Which lines of the entries below run from the one holding "CULY Double Case Constructions 95" to the one holding "The examples with", inclusive? Set down exactly those lines and no others.

================

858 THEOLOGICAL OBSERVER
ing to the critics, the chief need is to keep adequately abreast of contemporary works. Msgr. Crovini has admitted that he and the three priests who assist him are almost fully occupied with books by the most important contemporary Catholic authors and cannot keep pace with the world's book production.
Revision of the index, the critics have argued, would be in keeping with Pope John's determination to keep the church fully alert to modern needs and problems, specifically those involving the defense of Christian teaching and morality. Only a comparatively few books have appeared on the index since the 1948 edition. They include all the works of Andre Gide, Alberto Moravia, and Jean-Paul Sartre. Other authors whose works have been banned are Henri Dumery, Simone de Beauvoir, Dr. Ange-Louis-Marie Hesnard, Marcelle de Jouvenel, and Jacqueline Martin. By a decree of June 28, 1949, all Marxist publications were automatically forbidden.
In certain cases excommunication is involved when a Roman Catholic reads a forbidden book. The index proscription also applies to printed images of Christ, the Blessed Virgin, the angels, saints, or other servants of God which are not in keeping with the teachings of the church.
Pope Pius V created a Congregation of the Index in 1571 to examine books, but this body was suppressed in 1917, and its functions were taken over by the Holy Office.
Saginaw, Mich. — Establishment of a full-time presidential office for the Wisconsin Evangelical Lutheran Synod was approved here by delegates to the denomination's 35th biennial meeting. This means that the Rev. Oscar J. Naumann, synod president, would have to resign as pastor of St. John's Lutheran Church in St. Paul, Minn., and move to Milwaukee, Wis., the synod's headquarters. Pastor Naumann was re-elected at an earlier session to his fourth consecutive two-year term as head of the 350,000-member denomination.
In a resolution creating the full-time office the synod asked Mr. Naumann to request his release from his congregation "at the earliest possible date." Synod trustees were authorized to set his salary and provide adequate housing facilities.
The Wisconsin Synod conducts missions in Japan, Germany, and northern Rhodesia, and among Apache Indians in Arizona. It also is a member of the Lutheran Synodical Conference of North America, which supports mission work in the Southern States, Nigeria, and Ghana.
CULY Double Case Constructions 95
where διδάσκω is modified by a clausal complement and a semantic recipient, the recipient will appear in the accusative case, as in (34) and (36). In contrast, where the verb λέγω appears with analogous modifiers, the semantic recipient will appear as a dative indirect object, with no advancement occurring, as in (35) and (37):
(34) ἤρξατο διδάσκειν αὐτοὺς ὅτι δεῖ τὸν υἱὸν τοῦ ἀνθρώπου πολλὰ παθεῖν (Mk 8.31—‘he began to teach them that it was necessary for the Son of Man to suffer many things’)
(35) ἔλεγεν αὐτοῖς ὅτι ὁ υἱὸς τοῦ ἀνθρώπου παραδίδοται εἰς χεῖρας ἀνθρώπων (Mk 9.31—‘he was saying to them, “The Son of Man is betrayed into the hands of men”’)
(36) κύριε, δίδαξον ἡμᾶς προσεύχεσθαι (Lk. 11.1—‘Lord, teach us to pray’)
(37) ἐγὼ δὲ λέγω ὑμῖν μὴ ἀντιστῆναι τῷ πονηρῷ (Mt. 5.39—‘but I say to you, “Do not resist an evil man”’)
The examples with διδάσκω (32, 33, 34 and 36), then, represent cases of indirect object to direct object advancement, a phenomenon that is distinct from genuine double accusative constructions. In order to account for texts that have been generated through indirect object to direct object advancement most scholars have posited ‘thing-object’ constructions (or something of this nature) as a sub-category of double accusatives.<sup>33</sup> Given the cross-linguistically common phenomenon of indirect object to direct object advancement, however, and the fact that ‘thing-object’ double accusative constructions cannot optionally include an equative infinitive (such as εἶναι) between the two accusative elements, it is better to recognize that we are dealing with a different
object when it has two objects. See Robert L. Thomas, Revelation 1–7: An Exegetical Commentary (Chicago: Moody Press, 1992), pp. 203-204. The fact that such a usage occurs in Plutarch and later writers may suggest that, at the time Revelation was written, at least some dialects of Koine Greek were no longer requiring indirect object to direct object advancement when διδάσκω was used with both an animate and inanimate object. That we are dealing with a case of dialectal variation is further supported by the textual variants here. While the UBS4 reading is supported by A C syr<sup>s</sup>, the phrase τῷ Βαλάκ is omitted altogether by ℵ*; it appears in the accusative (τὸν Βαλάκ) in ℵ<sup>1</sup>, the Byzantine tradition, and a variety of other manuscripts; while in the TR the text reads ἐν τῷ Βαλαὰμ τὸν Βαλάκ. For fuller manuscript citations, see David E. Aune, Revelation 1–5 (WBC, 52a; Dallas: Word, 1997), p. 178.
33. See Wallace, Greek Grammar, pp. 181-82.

================

> Result of this task:
CULY Double Case Constructions 95
where διδάσκω is modified by a clausal complement and a semantic recipient, the recipient will appear in the accusative case, as in (34) and (36). In contrast, where the verb λέγω appears with analogous modifiers, the semantic recipient will appear as a dative indirect object, with no advancement occurring, as in (35) and (37):
(34) ἤρξατο διδάσκειν αὐτοὺς ὅτι δεῖ τὸν υἱὸν τοῦ ἀνθρώπου πολλὰ παθεῖν (Mk 8.31—‘he began to teach them that it was necessary for the Son of Man to suffer many things’)
(35) ἔλεγεν αὐτοῖς ὅτι ὁ υἱὸς τοῦ ἀνθρώπου παραδίδοται εἰς χεῖρας ἀνθρώπων (Mk 9.31—‘he was saying to them, “The Son of Man is betrayed into the hands of men”’)
(36) κύριε, δίδαξον ἡμᾶς προσεύχεσθαι (Lk. 11.1—‘Lord, teach us to pray’)
(37) ἐγὼ δὲ λέγω ὑμῖν μὴ ἀντιστῆναι τῷ πονηρῷ (Mt. 5.39—‘but I say to you, “Do not resist an evil man”’)
The examples with διδάσκω (32, 33, 34 and 36), then, represent cases of indirect object to direct object advancement, a phenomenon that is distinct from genuine double accusative constructions. In order to account for texts that have been generated through indirect object to direct object advancement most scholars have posited ‘thing-object’ constructions (or something of this nature) as a sub-category of double accusatives.<sup>33</sup> Given the cross-linguistically common phenomenon of indirect object to direct object advancement, however, and the fact that ‘thing-object’ double accusative constructions cannot optionally include an equative infinitive (such as εἶναι) between the two accusative elements, it is better to recognize that we are dealing with a different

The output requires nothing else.